Rollie-Poly was the rotund cheerful male and I will always remember him in different ways: Deputy Dawg (always checking up on us late at night to make sure that all was well with the world); The Peacemaker (he’d be right there putting his paws on our feet and looking up at us with those huge liquid brown Marty Feldman eyes if either of us spoke out of tone); The Orphan Kid Crying for his Supper (each morning and night he’d start whimpering exactly five minutes before meals because he was absolutely convinced his Mom would forget to feed him if he didn’t); and The Digger (he loved to wrap a ball in a blanket and then ferociously start “excavating” for it). However, I guess I’ll remember him most fondly as “The Little Boy in the Outfield”.

Each day after I’d get home from the office he’d plant himself in the guest bedroom waiting for me to play ball with his sister and him. From down the hall I could see those baby seal eyes, that black button nose and those floppy ears, and Rollie would automatically assume what quickly came to be known in our house as the “Flipper stance” (body slightly reared back on his butt with his paws pointing outward in opposite directions) waiting for the ball to come his way.

When I’d toss it to him from the kitchen, the closer it got the more I’d see an increasing look of panic on his face just like the chubby little leaguer with his cap askew in far right field who’s terrified when a fly ball is actually hit in his direction.

When the ball eventually reached Rollie he’d hunch his shoulders and jerk his neck and head up without ever leaving the ground (sort of like an overweight middle-aged guy trying to jump on a playground hoops court) and it would sail right on by.

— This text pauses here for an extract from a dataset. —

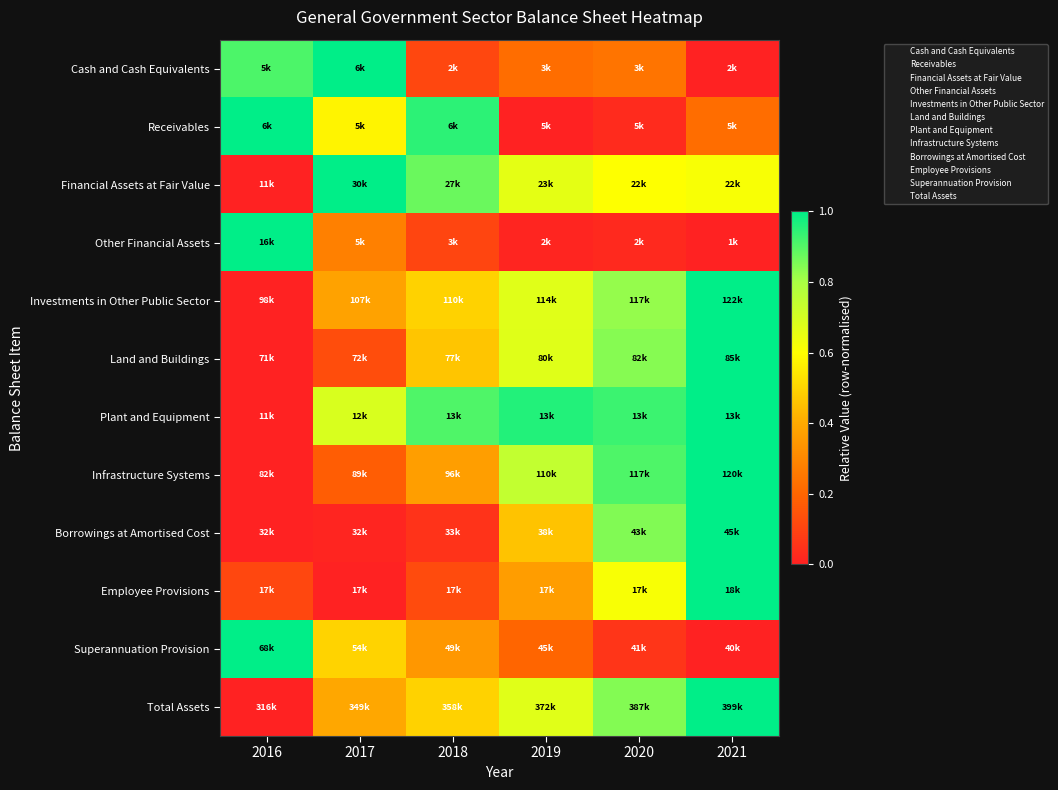

Which has a higher value, 2017 or 2016?

2017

Nine times out of ten, Lanie Girl, our female, would streak in and snatch it and then Rollie would come chugging back to the kitchen wagging his tail furiously and grinning like he’d just made the defensive play of the game… priceless.

I think it was Sir Walter Scott who once penned something to the effect that, “God in his infinite wisdom saw fit to give the majority of dogs an average life span of only 12-14 years because if it were twice that long their passing would be altogether unbearable for the humans who loved them”.